▶ _Фрагмент страницы_
-.-.-
Приближалась весна. В марте я с полной отдачей и усердием был занят - назову так - изготовлением необычных по тонкости мастерства изделий из березового капа. Но надо же иметь в виду, что от работы в лесу никто меня не освобождал - заниматься этим я мог только вечерами и в воскресные дни. Сержант пошел мне навстречу только в том, что позволил работать в чердачном помещении, чтобы мне никто не мешал. И это было весьма важно. Но больно вспоминать о том, на что я рассчитывал. Дело в том, что мне было крайне необходимо каким-то невероятным образом приобрести типично финскую штатскую одежду, пусть самую недорогую и легкую, к весенним дням (брюки, куртку, свитер, рубашку, кепку с удлиненным козырьком), чтобы заменить "форму" пленника с латинской буквой "V" - "Vanki", что означало "Пленный". Вот это было для меня наисложнейшей задачей, ради разрешения которой и впрягся я в изготовление нескольких настольных миниатюр, относящихся к прикладному искусству, исходным материалом для которых был избран все тот же березовый кап. Задумано это было в расчете на то, что прежде всего изделия должны быть филигранны и декоративно эффектны, чем и привлекут внимание и интерес. И если такая цель будет достигнута, то средства и труд будут оправданы.
Но я уже чувствую, что читатель хочет услышать: что же за изделия мог я сотворить в тот момент в условиях плена? Да еще с претензией, называя или относя их к классу утонченного мастерства? Отвечаю так: случаи, когда человек, находясь в неволе, проявлял в себе невообразимые силы чисто творческого труда, известны с давних времен, и вряд ли нужно приводить конкретные примеры, например, из жизни крепостных или даже узников; это не требует доказательств. Мной же были изготовлены две шкатулки и портсигар. Плоскости этих изделий были отполированы до зеркального глянца, украшены ажурным орнаментом растительного мотива и увенчаны изваянием из северной фауны (упряжка оленей в движении; мальчик с овчаркой; портсигар был инкрустирован изображением дымящей трубки).
-.-.-
▶ _Предоставленные сведения_

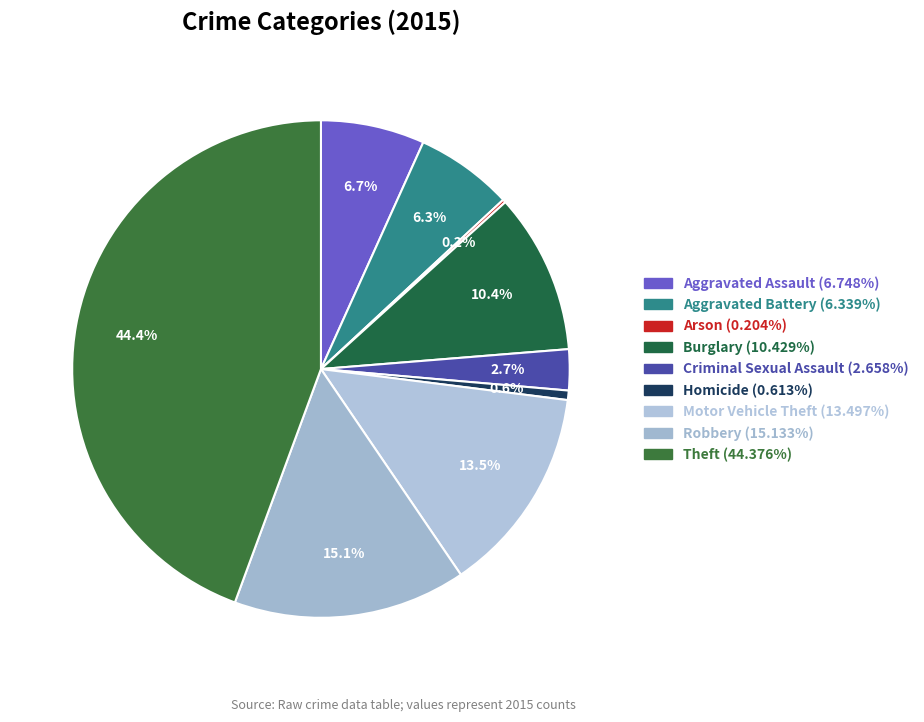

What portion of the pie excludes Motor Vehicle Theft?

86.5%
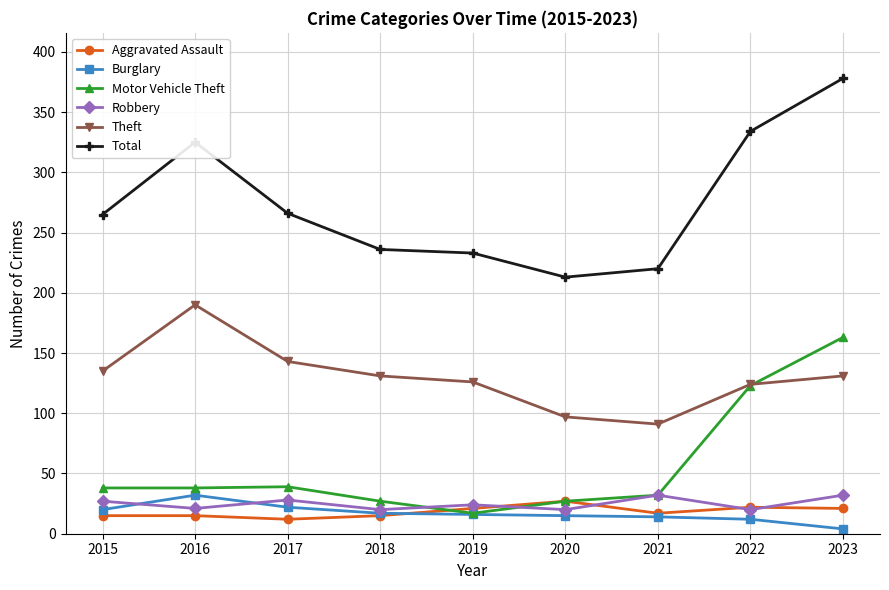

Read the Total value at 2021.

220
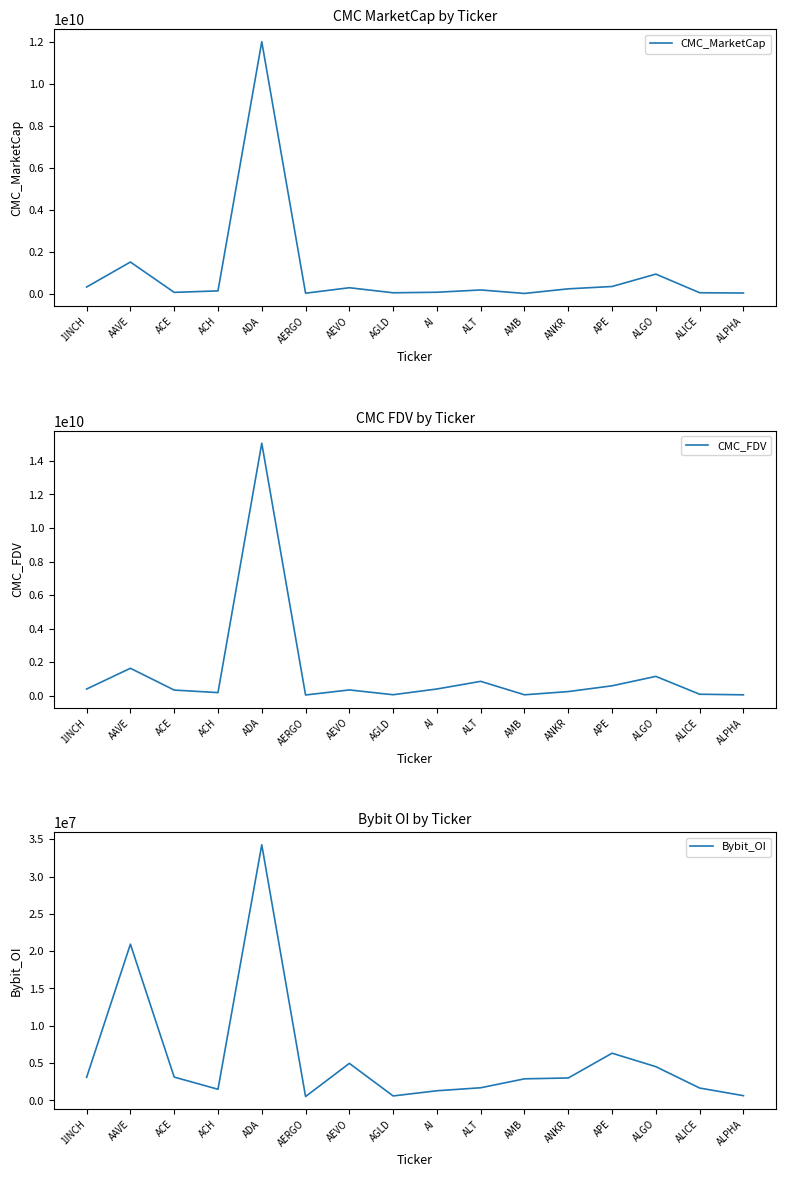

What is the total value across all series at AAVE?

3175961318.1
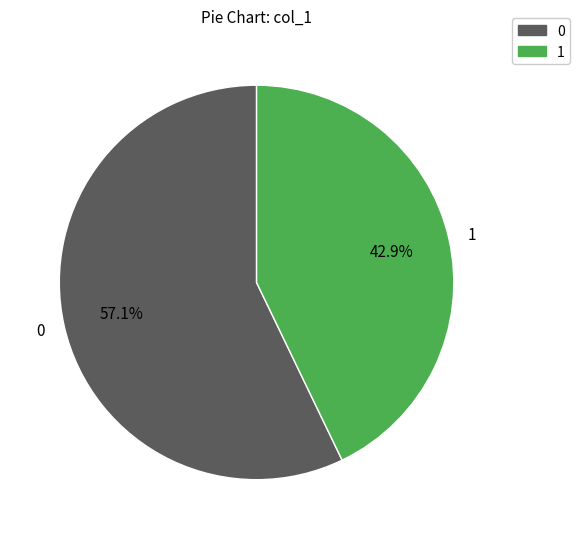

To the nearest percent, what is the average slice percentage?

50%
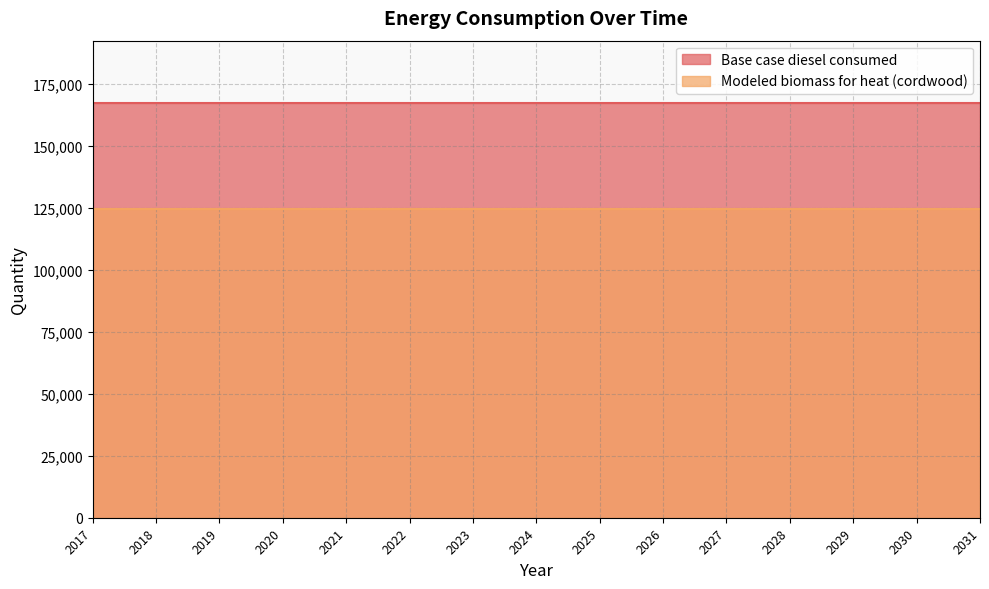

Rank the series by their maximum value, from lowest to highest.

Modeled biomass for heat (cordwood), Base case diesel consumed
-.-.-
▶ _Задания_
(1) Воспроизведите часть отрывка о плене, начиная со слов «Но я уже чувствую, что» и продолжая вплоть до слов «изображением дымящей трубки).», заменив при этом «шкатулки» на «коробочки».
(2) Продолжите отрывок о плене, начав сразу после его последнего предложения.
Для выполнения заданий записи не понадобятся.

▶ _Ответы по заданиям_
(1)
Но я уже чувствую, что читатель хочет услышать: что же за изделия мог я сотворить в тот момент в условиях плена? Да еще с претензией, называя или относя их к классу утонченного мастерства? Отвечаю так: случаи, когда человек, находясь в неволе, проявлял в себе невообразимые силы чисто творческого труда, известны с давних времен, и вряд ли нужно приводить конкретные примеры, например, из жизни крепостных или даже узников; это не требует доказательств. Мной же были изготовлены две коробочки и портсигар. Плоскости этих изделий были отполированы до зеркального глянца, украшены ажурным орнаментом растительного мотива и увенчаны изваянием из северной фауны (упряжка оленей в движении; мальчик с овчаркой; портсигар был инкрустирован изображением дымящей трубки).

(2)
В первой половине мая 1943 года нас четверых - меня, Графа, боксера из Ленинграда Игнатущенко и Семена (фамилию не помню) из Пензенской области - везли этапом в обыкновенном товарном вагоне в северо-западном направлении. Мы догадывались, что не иначе как в штрафной лагерь. Произошло это после моего вместе с Графом побега: нас задержали истошно-немолчным криком: "Стой! Стой, Граф! Не смей, не смей!.." - это кричал бегущий впереди охранника дневальный - видел: автобус остановился, мы были у открытой дверцы… Могли бы, конечно, войти и в салон, но поняли, что уехать не удастся; дали знак водителю, что мы не поедем, и автобус ушел. Задумано же было так: сбросив с себя одежду военнопленного, затаиться у автодороги и ждать автобуса, чтобы наискорейше отдалиться от мест, где, как представлялось, поначалу непременно будут вести поиски. Вероятно, так оно могло и завершиться. Но никто не подозревал, что дневальному было поручено вести слежку за всем, что могло происходить в этой группе военнопленных, тем более когда участились контакты между пленными и штатскими финнами. Ему удавалось и подслушать, и приметить, кому и что могло быть передано, мог он, таким образом, знать и о том, что есть "значки" кое у кого и что конкретно припрятано, и так далее. Его недремлющее око было всегда на страже: мог он заметить и то, что Граф и Березовский поддевали под обычную робу нечто дополнительное из припасенного, что и толкнуло его к доносу и участию в поимке.
Да, кому еще не доводилось быть в положении пойманного, не дай Бог и знать о том, как оно чувствуется, когда ведут тебя, неудачника, торжествуя над твоей несчастной участью. Спасибо хоть за то, что нас не били, - сержант не позволил. Но было, право же, как-то неловко, что из-за нас пострадали Игнатущенко и Семен - их присоединили по подозрению в намерении тоже бежать.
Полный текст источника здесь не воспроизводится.